Just make your own definition and use it for code development, the find and replace with the standard idiom.
(Or wait for 1.1… with the current release cycle rate it’s already 1 day late 
)
6 Likes
I found myself needing eye in order to contruct a matrix that had identity as a component (as you cannot do A[rows,cols] = I, is this a bug?). As an easy workaround, try: one(zeros(n,n)) which is the same as eye(n)
No, this is not a bug. If you want to construct an identity matrix, use:
Matrix{Float64}(I,rows,cols)
However, usually you do not have to do this, because you can use I in matrix operations, like:
julia> A = [1 2 3; 4 5 6; 7 8 9];
julia> B = A + 3*I
3×3 Array{Int64,2}:
4 2 3
4 8 6
7 8 12
which saves some allocations.
2 Likes
It would be nice to be able to do a[2:3, 2:3] = I though.
8 Likes
How do you know which “piece” of I to use?
The whole thing — just like you use the whole of the matrix B when you assign A[rows, cols] = B. I’ve wanted to try to add broadcast support to I at some point — then we’d get A[rows, cols] .= I for free. That said, it’d probably be easier to piecemeal support into normal nonscalar assignment.
1 Like
But it’s more like writing A[2:3, 2:3] = B when B is a matrix that’s bigger than A. (In the case of I, infinitely big.) In that case there is no “whole thing”.

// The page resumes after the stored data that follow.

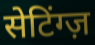
सेटिंग्ज़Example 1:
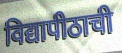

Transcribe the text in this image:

विद्यापीठाची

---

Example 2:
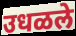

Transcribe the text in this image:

उधळले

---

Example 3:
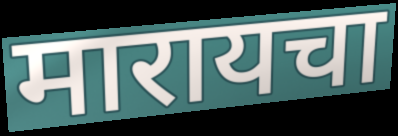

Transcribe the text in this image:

मारायचा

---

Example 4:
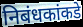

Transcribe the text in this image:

निबंधकांकडे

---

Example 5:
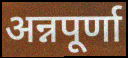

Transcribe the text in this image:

अन्नपूर्णा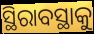
ସ୍ଥିରାବସ୍ଥାକୁ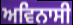
ਅਵਿਨਾਸੀ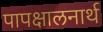
पापक्षालनार्थ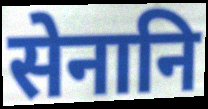
सेनानि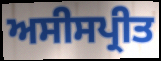
ਅਸੀਸਪ੍ਰੀਤ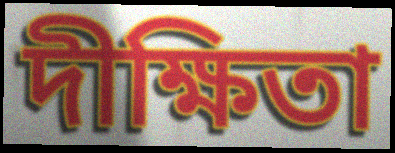
দীক্ষিতাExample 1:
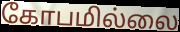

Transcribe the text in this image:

கோபமில்லை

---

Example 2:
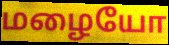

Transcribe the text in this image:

மழையோ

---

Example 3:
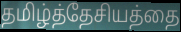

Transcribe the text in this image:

தமிழ்த்தேசியத்தை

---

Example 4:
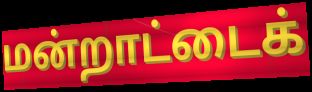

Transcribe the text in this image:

மன்றாட்டைக்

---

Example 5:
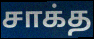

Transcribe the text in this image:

சாக்த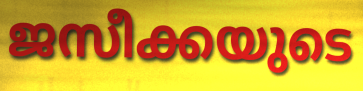
ജസീക്കയുടെ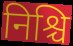
निश्चि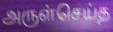
அருள்செய்தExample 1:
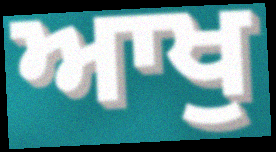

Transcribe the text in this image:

ਆਖੁ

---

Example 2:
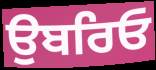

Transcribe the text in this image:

ਉਬਰਿਓ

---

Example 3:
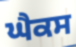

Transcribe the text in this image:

ਘੈਕਸ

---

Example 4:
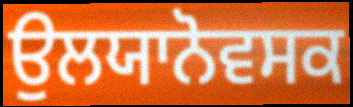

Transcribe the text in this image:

ਉਲਯਾਨੋਵਸਕ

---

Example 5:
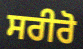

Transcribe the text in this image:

ਸਰੀਰੋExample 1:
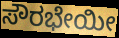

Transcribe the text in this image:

ಸೌರಭೇಯೀ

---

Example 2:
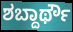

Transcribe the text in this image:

ಶಬ್ದಾರ್ಥೌ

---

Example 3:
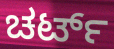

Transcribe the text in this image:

ಚರ್ಟ್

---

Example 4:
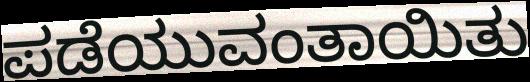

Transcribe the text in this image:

ಪಡೆಯುವಂತಾಯಿತು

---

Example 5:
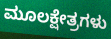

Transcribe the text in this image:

ಮೂಲಕ್ಷೇತ್ರಗಳು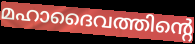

I think of I as dynamically “snapping” to an appropriate size once it’s known. E.g., in A + I you’re not adding an infinitely large matrix to A, you’re adding the identity of size A.
9 Likes
Agree, I don’t think of I as infinitely large, it’s whatever size it needs to be.
1 Like
julia> using LinearAlgebra
julia> a = rand(2,2);
julia> [I a;
a I]
4×4 Array{Float64,2}:
1.0 0.0 0.779878 0.959605
0.0 1.0 0.509001 0.809747
0.779878 0.959605 1.0 0.0
0.509001 0.809747 0.0 1.0
I is what it has to be to fit.
3 Likes
Yes please to broadcasting! I’ll add that the example from long ago in this thread where
A = ones(2, 2)
A .+ I
is not valid. Usually I would probably not be forming such a matrix, but if I needed to the broadcasting syntax is much nicer than an explicit loop over the diagonal.
Is there issue to track progress on adding syntax like A[2:3, 2:3] = I?